Si uccise al Poligono, la sorella: "Aprite un’indagine"

L’esposto: "Non doveva usare armi, aveva già tentato il suicidio". Chiesti chiarimenti sul certificato di buona salute mentale della vittima

Il poligono di tiro di Bologna (archivio)

Il poligono di tiro di Bologna (archivio)

Il 27 aprile, con un colpo di pistola, M. B. aveva messo fine alla sua vita. Un suicidio portato a termine al poligono di tiro di via Agucchi, che l’imprenditore sessantatrenne frequentava da settembre del 2021. Un gesto estremo, su cui adesso la sorella dell’uomo chiede di indagare per omicidio colposo, attraverso un esposto presentato dal suo avvocato Alexandro Maria Tirelli in Procura. Questo perché, secondo la donna e il suo legale, ci sarebbe stata una falla nei controlli, visto che il regolamento del poligono impone a tutti i frequentatori la presentazione di un certificato che dimostri il proprio buono stato di salute, sia fisica che mentale, da esibire prima di poter effettuare iscrizione e accesso.
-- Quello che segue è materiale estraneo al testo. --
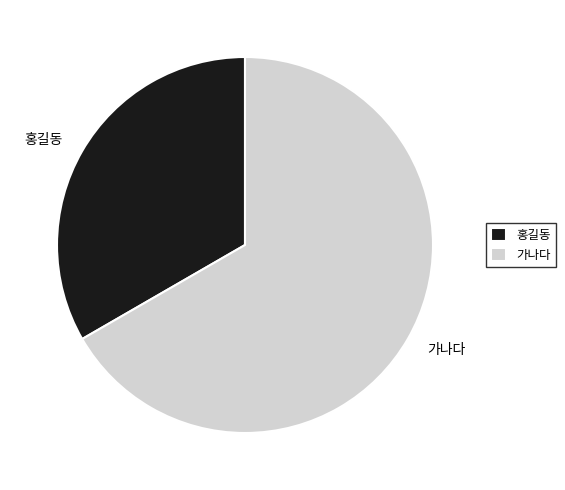

What is the ratio of the value at 홍길동 to the value at 가나다?

0.5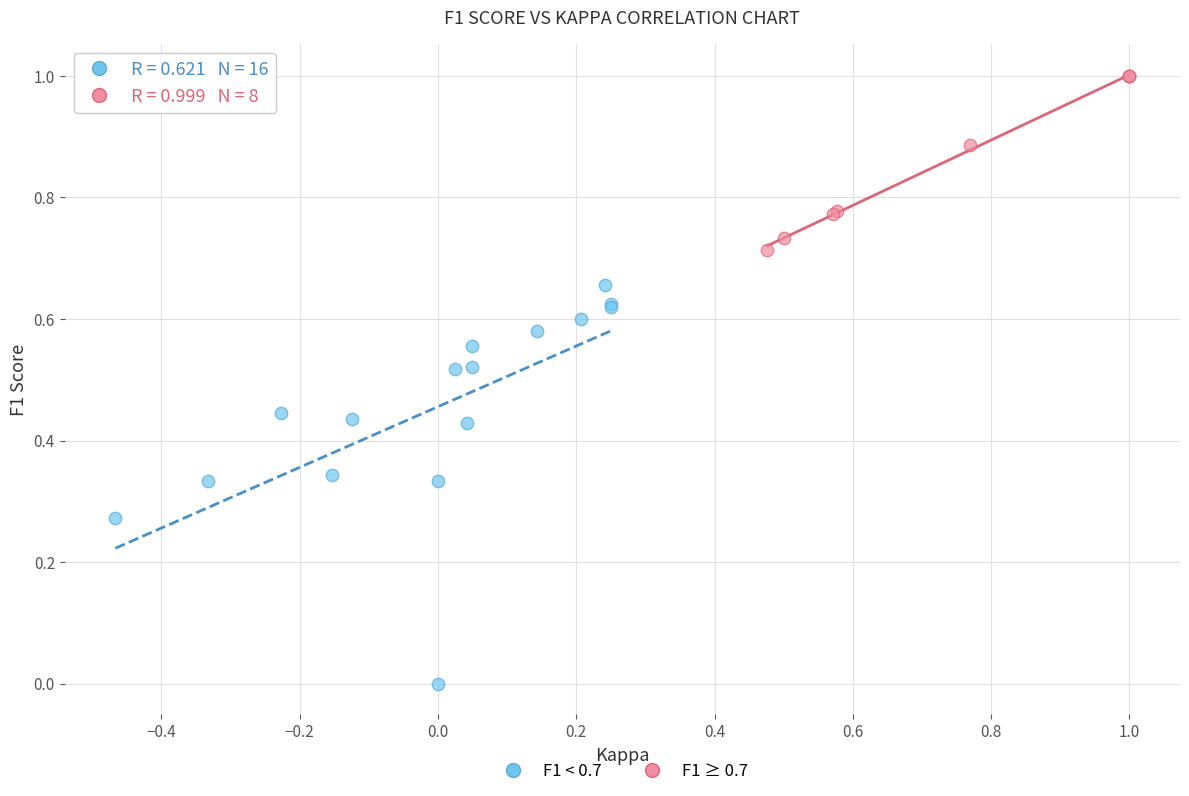

Which series contains the lowest Y value?

F1 < 0.7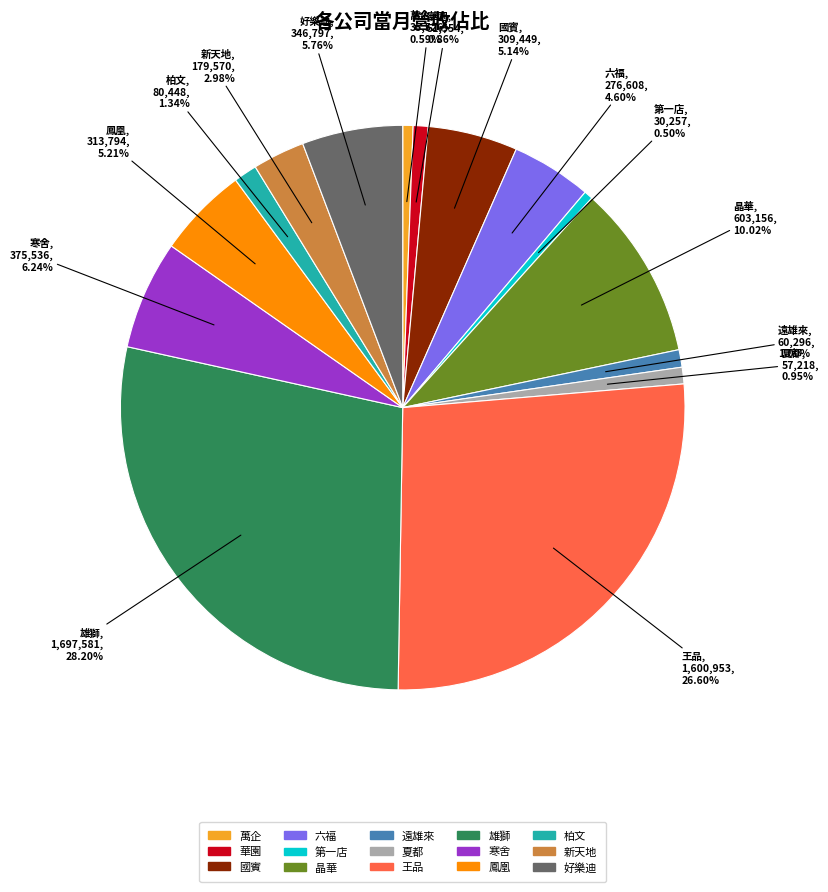

What is the largest slice in the pie chart?

雄獅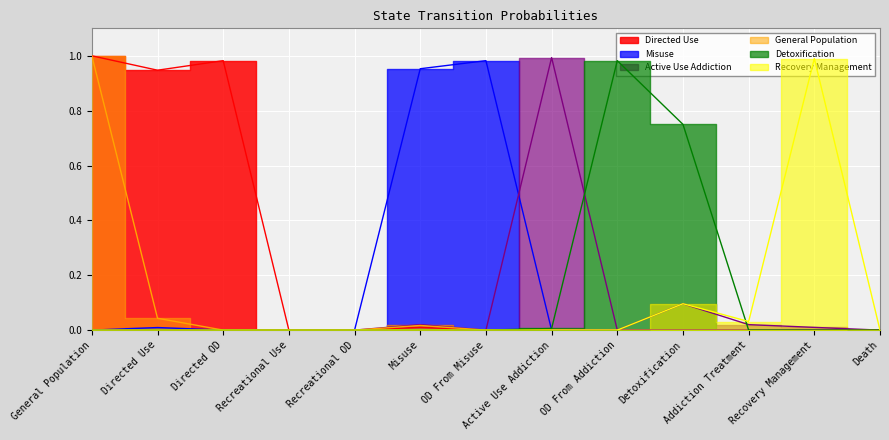

What is the label of the 10th point from the left?

Detoxification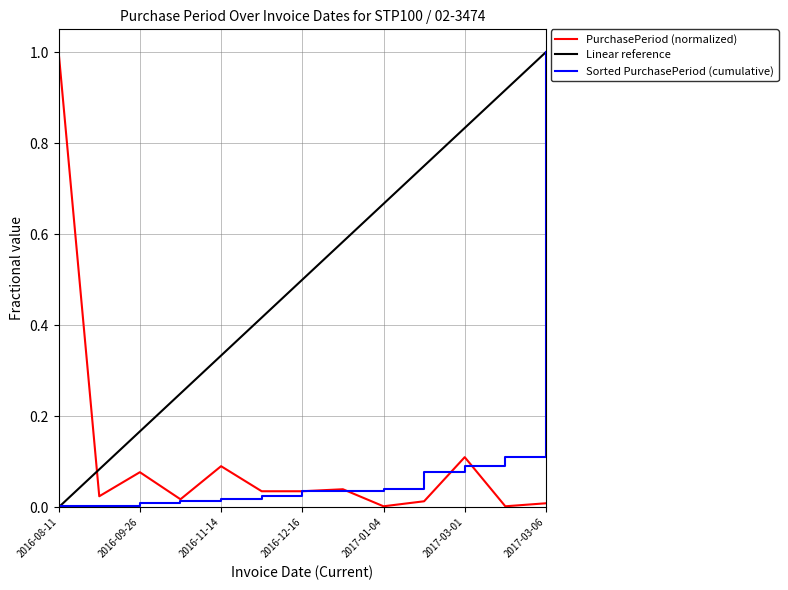

How many points are lower than both their immediate neighbors (excluding endpoints)?

4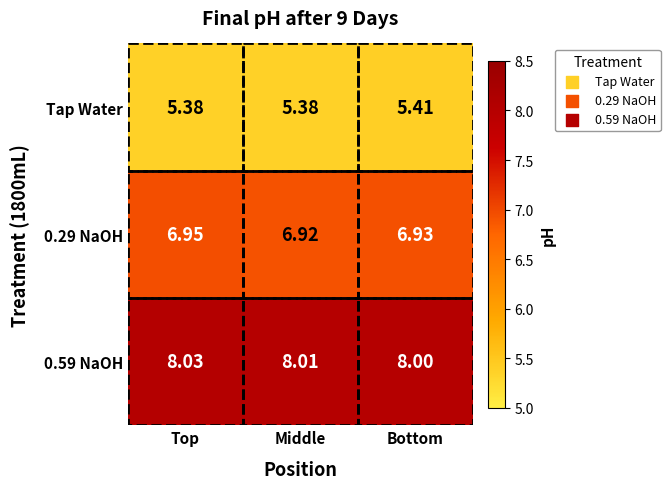

What is the smallest value displayed?

5.4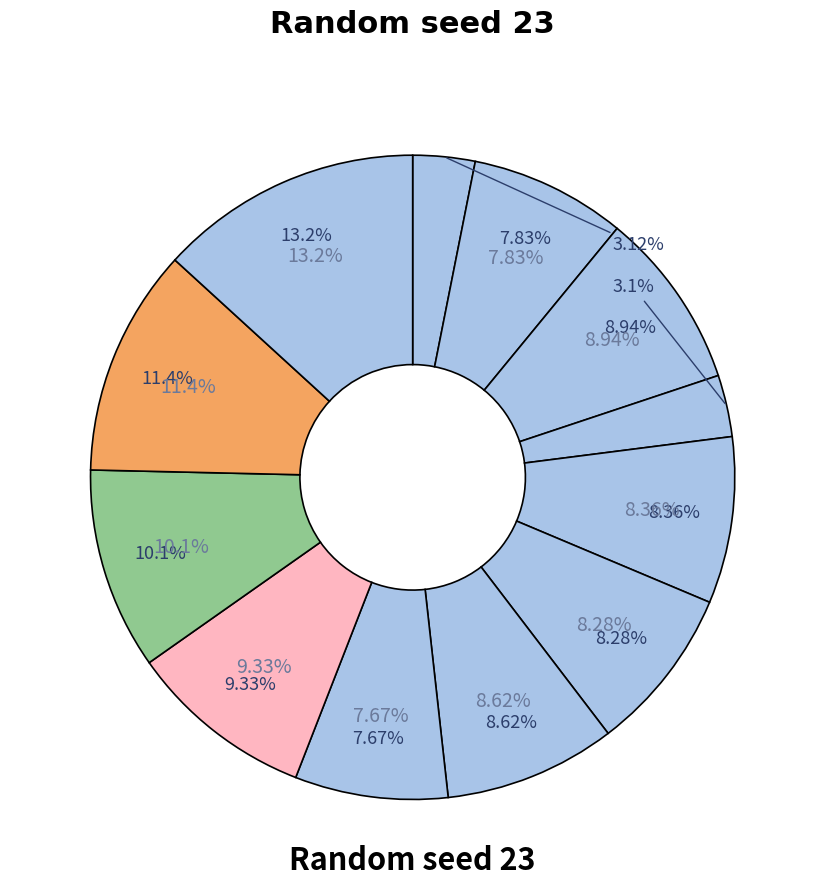

Combined, what portion of the pie is 9 and 8?

17.0%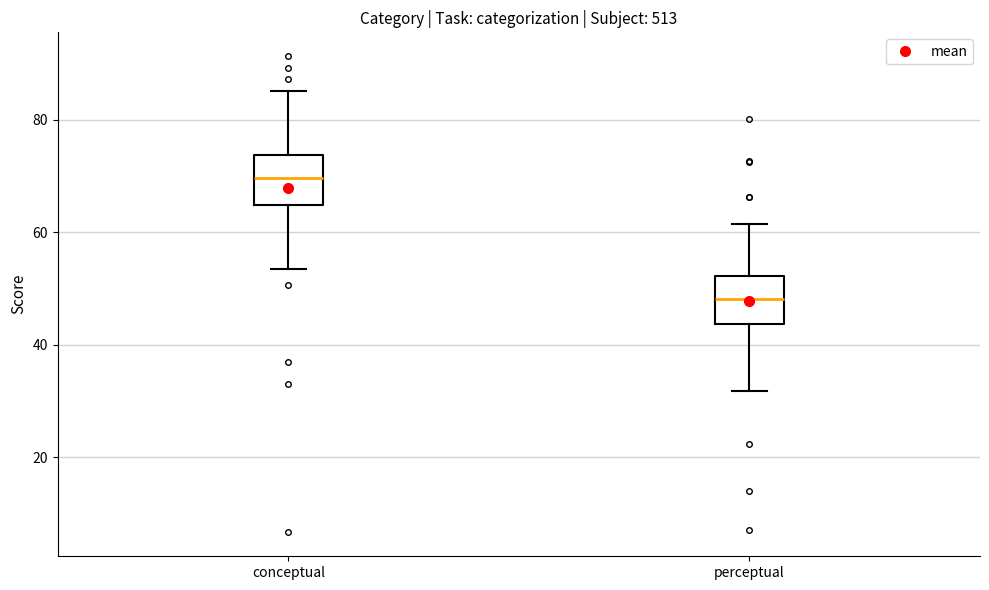

Reading left to right, read every box against the y-axis: the position of its median line, the range the box covers, and the ends of its whiskers. The values are not printed on the chart, so give them approximately, as read against the axis.

conceptual: median 70, box 64 to 74, whiskers 54 to 86
perceptual: median 48, box 44 to 52, whiskers 32 to 62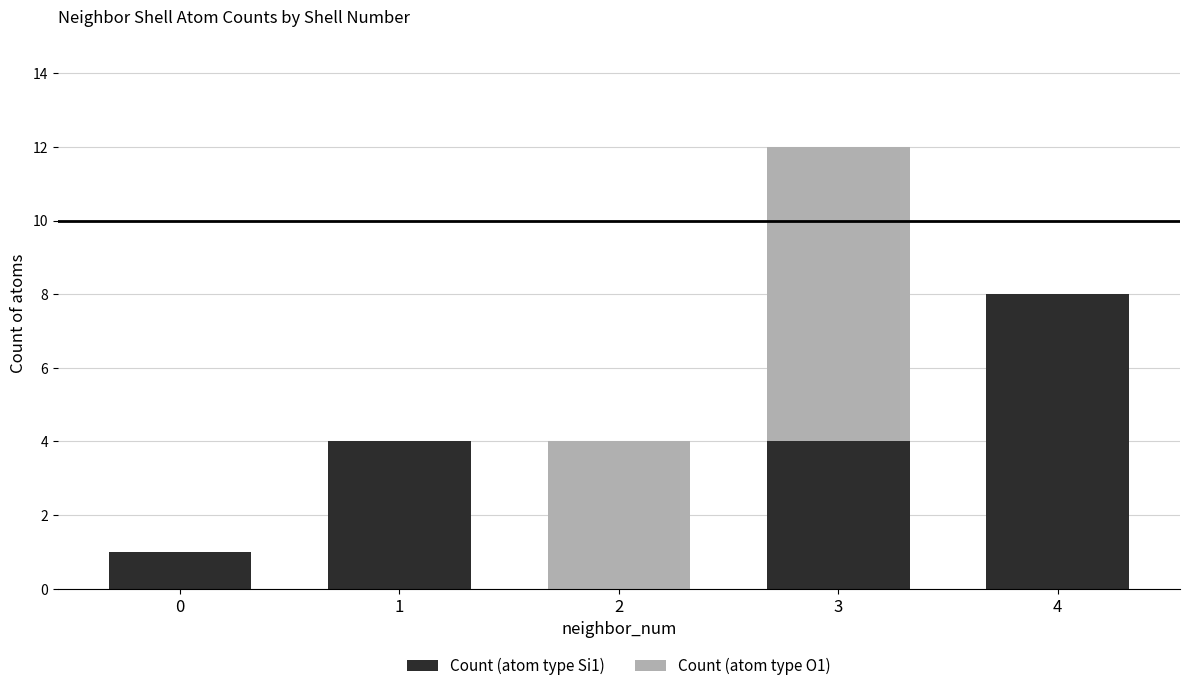

Does the chart contain stacked bars?

Yes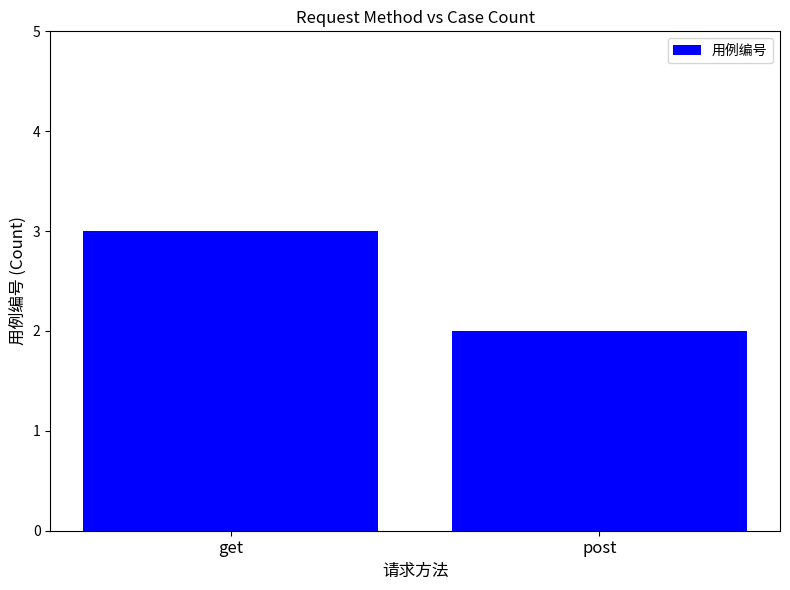

Between post and get, which is larger?

get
Una condizione, però, impossibile da certificare all’imprenditore che, visti i suoi precedenti, era chiaramente incompatibile con l’uso delle armi. Perché, come si legge nell’esposto, "già nel giugno del 2019 mio fratello aveva tentato per la prima volta il suicidio, recidendosi le vene". E ancora, "il successivo settembre 2019 mio fratello reiterava, con modalità persino più cruente, il tentativo di togliersi la vita". Una condizione di depressione che sarebbe stata legata ai dolori lancinanti che l’imprenditore aveva iniziato a patire dopo un intervento a cui si era sottoposto nel gennaio del 2019. All’uomo, sempre stando al contenuto dell’esposto, proprio per questa sua fragilità, era stato anche negato il porto d’armi, di cui aveva fatto richiesta nel 2019. "Per accedere al poligono occorre essere muniti di un certificato psicofisico e anamnestico (rilasciato, firmato, timbrato e datato dal medico curante)", risalente a non più di tre mesi prima dell’iscrizione. "Mio fratello era un soggetto fragile, cui si doveva necessariamente inibire l’accesso a tale luogo e l’utilizzo di un’arma da sparo", riassume la donna. Che chiede ora di indagare su eventuali condotte negligenti, che possono essere dovute a omissioni relative all’acquisizione dei documenti citati da parte degli addetti del poligono – che si chiede, se esistenti, di sequestrare – oppure a una valutazione superficiale da parte di chi, ipoteticamente, può aver redatto il certificato medico di idoneità. Condotte che, se così attuate possono aver ‘aiutato’ M.B. a portare a termine il suo intento suicida. "Ritengo che la Procura non possa esimersi dall’indagare per comprendere come sia possibile fornire un arma a una persona manifestamente incapace e psichiatricamente debole – il commento dell’avvocato Tirelli –. Le responsabilità configurabili sono gravissime e sorge una preoccupazione più generale anche per la tutela della comunità".